DSPAM
From Wikipedia, the free encyclopedia
DSPAM | |
Latest release: | 3.6.8 / June 07, 2006 |
---|---|
OS: | Unix |
Use: | Email spam filter |
License: | GPL |
Website: | dspam.nuclearelephant.com |
DSPAM is a statistical spam filter for MTA's written by Jonathan A. Zdziarski.
It is a scalable, open-source content-based spam filter designed for multi-user enterprise systems. DSPAM is MTA independent, and can integrate with many different types of unix-based email systems. DSPAM is an adaptive filter which makes it capable of learning and adapting to each user's email. Instead of working off of a list of "rules" to identify spam, DSPAM's probabilistic engine examines the content of each message and learns what type of content the user believes to be desirable.
[edit] Engine
libdspam is the core engine used in DSPAM, and can be linked to third party applications in accordance with the GNU General Public License for drop-in spam filtering in a project. libdspam contains the core routines for performing email (or document) classification and optionally storage backend support.
[edit] Accuracy
DSPAM author Jonathan Zdziarski claims that typical users of DSPAM have reported between 99.5 - 99.95% accuracy, however this varies from user to user. The highest claimed level of accuracy is 99.991%, followed by 99.987%. Accuracy refers to the percentage of messages correctly classified. At the independent spam filter test performed at TREC 2005 the best-performing DSPAM configuration had the following missclassification rates: Spam misclassification rate 1.88%, Ham misclassification rate 0.58%. These results were significantly worse than the leading filters in the test and far below stated levels of accuracy.

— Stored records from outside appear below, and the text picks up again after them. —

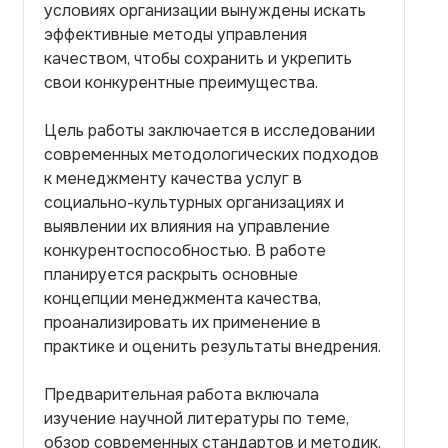
условиях организации вынуждены искать
эффективные методы управления
качеством, чтобы сохранить и укрепить
свои конкурентные преимущества.
Цель работы заключается в исследовании
современных методологических подходов
к менеджменту качества услуг в
социально-культурных организациях и
выявлении их влияния на управление
конкурентоспособностью. В работе
планируется раскрыть основные
концепции менеджмента качества,
проанализировать их применение в
практике и оценить результаты внедрения.
Предварительная работа включала
изучение научной литературы по теме,
обзор современных стандартов и методик,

Training is necessary to any adaptive filter, and therefore DSPAM must be trained to learn what a user believes is and isn't spam. Alternatively, a single training database can be established for a large group to avoid the need for each user to participate. DSPAM can also accommodate a hybrid of this called "merged groups", which uses a central, community database for initial decision making and then stores diff information against it as each user's personal mail is learned.